There’s plenty to admire in Lee’s novel. Though a few critics have picked on its purpler passages, the writing is more often forceful and straightforward, especially when it comes to Hector, where Lee infuses the character’s humdrum life with a rare dignity, akin to Raymond Carver or Joyce Carol Oates. James Wood collects some of Lee’s more unfortunate sentences, but he’d be disinclined to do so if the characters weren’t such simple expressions of simple motivations. Hector is a brawler shellshocked by the brutality of war; June is an orphan shellshocked by the brutality of war; Sylvie is a morphine addict shellshocked by the brutality of war.

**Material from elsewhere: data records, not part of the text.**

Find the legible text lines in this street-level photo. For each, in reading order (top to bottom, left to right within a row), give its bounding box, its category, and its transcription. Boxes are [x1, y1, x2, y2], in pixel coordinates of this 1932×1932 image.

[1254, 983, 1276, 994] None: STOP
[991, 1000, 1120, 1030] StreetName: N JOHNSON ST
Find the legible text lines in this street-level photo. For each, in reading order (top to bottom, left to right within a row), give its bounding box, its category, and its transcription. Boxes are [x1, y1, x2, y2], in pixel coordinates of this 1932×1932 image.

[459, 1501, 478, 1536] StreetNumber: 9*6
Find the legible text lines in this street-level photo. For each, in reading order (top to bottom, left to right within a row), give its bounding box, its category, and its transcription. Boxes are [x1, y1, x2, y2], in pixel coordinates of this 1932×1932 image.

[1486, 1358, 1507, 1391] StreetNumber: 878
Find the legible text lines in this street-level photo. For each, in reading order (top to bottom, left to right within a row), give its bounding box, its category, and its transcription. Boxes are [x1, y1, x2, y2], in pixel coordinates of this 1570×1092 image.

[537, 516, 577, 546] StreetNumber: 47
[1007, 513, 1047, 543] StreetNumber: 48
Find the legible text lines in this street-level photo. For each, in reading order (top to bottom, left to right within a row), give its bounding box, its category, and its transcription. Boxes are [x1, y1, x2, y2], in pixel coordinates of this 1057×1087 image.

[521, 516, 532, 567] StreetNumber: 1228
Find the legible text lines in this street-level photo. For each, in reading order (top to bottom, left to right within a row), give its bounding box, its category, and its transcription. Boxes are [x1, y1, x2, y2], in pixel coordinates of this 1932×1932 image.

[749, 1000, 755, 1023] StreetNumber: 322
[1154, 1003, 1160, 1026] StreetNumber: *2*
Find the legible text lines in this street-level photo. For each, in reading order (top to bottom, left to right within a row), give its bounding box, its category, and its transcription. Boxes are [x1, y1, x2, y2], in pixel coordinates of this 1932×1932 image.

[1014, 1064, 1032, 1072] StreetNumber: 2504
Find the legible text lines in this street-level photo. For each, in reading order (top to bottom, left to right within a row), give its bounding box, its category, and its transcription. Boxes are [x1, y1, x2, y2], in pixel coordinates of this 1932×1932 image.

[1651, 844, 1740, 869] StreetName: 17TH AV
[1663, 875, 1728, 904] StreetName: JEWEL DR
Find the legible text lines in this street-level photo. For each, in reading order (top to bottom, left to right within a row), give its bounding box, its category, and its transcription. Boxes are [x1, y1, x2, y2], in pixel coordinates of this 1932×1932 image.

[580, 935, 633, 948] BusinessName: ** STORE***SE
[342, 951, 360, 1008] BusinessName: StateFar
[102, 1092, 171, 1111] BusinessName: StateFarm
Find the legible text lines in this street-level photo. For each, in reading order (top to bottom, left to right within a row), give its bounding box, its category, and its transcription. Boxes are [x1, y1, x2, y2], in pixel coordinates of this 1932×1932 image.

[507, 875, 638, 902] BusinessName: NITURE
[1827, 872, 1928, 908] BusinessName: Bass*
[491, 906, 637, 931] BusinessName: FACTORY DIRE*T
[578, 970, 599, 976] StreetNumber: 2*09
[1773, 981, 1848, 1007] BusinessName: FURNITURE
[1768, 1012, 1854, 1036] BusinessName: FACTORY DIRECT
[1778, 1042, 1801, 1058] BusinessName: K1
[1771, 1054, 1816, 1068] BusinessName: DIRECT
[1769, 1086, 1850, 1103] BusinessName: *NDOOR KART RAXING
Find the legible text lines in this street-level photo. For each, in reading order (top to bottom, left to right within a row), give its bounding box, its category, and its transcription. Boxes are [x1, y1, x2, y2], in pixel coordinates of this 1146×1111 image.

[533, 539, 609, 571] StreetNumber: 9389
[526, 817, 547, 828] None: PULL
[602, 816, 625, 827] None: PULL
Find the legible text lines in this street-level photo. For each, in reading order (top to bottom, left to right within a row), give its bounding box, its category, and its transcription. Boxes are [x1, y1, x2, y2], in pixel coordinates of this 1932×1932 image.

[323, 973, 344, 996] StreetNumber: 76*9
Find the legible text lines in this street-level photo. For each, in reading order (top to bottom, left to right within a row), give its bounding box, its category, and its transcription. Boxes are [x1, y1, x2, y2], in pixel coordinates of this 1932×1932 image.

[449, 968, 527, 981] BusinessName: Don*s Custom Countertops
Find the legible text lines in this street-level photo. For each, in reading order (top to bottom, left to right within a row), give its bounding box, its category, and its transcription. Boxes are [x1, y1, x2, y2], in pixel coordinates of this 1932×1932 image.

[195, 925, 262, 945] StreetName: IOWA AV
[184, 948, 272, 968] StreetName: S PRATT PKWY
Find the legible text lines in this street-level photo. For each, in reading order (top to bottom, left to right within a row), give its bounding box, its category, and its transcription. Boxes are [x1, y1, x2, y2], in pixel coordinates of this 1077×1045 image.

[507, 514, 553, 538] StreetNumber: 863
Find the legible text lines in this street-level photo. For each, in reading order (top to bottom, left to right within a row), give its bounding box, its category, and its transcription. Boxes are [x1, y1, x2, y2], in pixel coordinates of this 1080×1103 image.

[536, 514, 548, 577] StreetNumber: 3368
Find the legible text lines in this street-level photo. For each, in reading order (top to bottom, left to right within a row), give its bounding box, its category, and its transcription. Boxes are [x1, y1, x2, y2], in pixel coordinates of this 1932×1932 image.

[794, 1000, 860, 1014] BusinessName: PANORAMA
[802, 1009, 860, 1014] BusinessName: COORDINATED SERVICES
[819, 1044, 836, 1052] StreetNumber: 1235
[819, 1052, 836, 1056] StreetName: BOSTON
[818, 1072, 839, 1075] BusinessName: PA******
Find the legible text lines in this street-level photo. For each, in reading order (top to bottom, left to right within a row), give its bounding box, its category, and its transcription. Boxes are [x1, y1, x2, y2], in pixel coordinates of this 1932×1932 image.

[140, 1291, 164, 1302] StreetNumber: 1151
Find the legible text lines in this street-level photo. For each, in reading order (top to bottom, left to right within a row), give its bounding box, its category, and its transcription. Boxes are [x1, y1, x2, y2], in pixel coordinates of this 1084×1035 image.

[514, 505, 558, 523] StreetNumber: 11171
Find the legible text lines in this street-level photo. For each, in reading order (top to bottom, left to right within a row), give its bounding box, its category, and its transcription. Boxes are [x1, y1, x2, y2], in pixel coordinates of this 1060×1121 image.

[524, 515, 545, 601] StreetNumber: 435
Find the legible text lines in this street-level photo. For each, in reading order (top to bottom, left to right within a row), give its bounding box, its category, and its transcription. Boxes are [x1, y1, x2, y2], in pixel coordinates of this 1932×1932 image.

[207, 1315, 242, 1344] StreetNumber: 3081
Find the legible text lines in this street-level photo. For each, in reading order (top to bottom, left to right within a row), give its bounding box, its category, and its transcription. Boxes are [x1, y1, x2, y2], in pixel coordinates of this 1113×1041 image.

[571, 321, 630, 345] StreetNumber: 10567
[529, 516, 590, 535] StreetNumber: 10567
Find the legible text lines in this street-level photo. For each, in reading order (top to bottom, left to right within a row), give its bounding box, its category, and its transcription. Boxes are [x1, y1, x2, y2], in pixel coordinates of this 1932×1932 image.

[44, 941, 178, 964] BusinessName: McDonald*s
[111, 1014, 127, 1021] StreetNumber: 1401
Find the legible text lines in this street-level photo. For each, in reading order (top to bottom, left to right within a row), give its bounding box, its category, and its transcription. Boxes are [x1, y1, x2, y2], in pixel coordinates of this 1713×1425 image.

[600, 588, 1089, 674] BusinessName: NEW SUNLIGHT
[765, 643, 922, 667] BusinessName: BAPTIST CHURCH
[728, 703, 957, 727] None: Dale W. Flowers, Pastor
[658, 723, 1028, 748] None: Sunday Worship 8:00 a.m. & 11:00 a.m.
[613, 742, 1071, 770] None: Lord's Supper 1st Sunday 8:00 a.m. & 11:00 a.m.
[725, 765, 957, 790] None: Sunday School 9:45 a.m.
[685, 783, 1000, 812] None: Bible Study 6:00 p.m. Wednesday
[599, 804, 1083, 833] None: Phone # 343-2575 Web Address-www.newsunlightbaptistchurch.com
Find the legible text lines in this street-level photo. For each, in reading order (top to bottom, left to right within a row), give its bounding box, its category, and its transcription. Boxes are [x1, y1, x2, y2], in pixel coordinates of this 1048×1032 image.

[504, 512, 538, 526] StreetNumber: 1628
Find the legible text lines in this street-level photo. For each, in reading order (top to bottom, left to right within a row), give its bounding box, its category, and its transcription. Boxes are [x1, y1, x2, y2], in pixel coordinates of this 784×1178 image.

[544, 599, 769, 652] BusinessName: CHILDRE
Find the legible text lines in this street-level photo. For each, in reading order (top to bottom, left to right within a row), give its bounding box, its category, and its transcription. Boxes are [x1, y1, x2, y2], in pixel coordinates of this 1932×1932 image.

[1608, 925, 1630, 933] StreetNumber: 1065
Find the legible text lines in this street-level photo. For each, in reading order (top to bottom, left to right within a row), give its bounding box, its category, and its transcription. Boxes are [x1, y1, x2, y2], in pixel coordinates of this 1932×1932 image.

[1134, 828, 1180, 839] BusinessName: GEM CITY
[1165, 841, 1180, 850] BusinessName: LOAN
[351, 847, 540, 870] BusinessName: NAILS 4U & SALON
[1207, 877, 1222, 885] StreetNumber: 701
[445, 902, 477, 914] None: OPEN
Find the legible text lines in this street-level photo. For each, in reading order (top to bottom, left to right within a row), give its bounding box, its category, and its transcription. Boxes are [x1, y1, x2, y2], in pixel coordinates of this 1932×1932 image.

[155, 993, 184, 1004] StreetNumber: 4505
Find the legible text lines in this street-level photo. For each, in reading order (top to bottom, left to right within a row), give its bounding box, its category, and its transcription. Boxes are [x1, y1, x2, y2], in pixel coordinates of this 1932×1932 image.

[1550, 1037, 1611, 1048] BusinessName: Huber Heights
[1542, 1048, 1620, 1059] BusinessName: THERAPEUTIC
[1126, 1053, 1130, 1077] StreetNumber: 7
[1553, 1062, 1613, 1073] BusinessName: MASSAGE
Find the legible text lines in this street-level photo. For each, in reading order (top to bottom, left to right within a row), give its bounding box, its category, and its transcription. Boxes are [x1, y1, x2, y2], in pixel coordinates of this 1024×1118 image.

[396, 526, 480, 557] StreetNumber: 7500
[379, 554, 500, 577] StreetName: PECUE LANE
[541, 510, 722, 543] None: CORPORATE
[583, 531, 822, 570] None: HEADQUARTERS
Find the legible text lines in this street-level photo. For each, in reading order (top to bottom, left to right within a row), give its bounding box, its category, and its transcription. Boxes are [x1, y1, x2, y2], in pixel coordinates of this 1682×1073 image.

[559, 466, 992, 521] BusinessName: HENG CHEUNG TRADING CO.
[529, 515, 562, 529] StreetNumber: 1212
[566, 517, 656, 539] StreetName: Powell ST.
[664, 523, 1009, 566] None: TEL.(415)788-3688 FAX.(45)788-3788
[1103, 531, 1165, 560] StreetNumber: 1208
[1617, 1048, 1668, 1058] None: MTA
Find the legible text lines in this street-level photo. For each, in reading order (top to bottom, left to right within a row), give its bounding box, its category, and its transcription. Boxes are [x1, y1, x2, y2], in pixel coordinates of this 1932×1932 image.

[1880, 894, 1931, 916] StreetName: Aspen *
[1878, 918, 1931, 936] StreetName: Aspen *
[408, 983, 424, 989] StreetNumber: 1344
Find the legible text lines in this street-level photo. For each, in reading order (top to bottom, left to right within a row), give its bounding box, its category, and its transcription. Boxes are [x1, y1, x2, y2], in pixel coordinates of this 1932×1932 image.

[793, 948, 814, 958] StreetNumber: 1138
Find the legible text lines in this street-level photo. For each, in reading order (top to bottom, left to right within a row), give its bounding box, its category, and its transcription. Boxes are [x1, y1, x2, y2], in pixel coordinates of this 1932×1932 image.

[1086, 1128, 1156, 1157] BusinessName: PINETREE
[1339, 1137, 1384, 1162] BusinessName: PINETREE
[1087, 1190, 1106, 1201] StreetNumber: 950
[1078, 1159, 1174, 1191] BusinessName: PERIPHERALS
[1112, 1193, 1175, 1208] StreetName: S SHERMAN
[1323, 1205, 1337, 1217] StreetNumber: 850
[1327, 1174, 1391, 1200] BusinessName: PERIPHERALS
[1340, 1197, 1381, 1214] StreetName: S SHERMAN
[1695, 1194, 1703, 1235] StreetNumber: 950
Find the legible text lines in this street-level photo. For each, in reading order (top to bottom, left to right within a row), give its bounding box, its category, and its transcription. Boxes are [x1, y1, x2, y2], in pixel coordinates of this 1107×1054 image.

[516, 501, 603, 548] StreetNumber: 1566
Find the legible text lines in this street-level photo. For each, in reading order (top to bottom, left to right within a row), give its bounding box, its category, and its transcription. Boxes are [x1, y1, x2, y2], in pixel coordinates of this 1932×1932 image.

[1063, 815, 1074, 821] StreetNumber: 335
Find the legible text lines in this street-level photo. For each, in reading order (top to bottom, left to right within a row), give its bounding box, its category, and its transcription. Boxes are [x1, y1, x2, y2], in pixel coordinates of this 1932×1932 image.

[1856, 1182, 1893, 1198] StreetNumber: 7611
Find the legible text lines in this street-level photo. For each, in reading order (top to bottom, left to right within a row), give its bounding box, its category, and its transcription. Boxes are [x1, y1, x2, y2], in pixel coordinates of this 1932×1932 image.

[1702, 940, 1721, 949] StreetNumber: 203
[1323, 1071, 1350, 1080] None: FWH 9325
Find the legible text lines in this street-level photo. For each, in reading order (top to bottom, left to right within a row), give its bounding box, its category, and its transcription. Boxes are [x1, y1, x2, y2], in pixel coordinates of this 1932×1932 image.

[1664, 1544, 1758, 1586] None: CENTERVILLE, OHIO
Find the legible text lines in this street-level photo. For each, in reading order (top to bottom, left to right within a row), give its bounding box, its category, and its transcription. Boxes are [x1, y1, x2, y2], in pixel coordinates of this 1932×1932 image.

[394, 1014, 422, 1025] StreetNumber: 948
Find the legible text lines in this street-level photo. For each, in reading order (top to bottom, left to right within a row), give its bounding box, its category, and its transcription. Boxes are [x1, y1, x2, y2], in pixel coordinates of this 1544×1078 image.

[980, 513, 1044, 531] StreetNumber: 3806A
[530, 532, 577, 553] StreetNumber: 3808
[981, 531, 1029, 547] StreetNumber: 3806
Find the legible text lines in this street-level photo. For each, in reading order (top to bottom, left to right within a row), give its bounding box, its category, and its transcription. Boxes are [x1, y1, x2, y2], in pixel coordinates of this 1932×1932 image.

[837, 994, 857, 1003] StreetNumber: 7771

Lee can afford to carry the story for a while on the sheer intensity of three people reckoning with that brutality; the Transformative Moments for June and Sylvie in particular are so intensely detailed and gruesome that you’re willing to accept them as indeed singularly transformative. For a while, anyway. In a smaller novel this approach might work start-to-finish, but in a novel pushing 500 pages everybody is left with simple demons to conquer or succumb to, and Lee’s worst tic is that he pads the book not so much with humid writing but with violent scenes, as if to suggest that bloody brokenness is our essential way of being. Rare is the limb in The Surrendered that doesn’t wind up snapped, torn, broken, or amputated. But to what end? “She was off her feet, alive,” is the last line of the novel; Lee wants to conjure up a feeling of weightlessness and deliverance, but given all the simplistic noises he’s made before that moment if just feels like he’s arguing for a world without legs.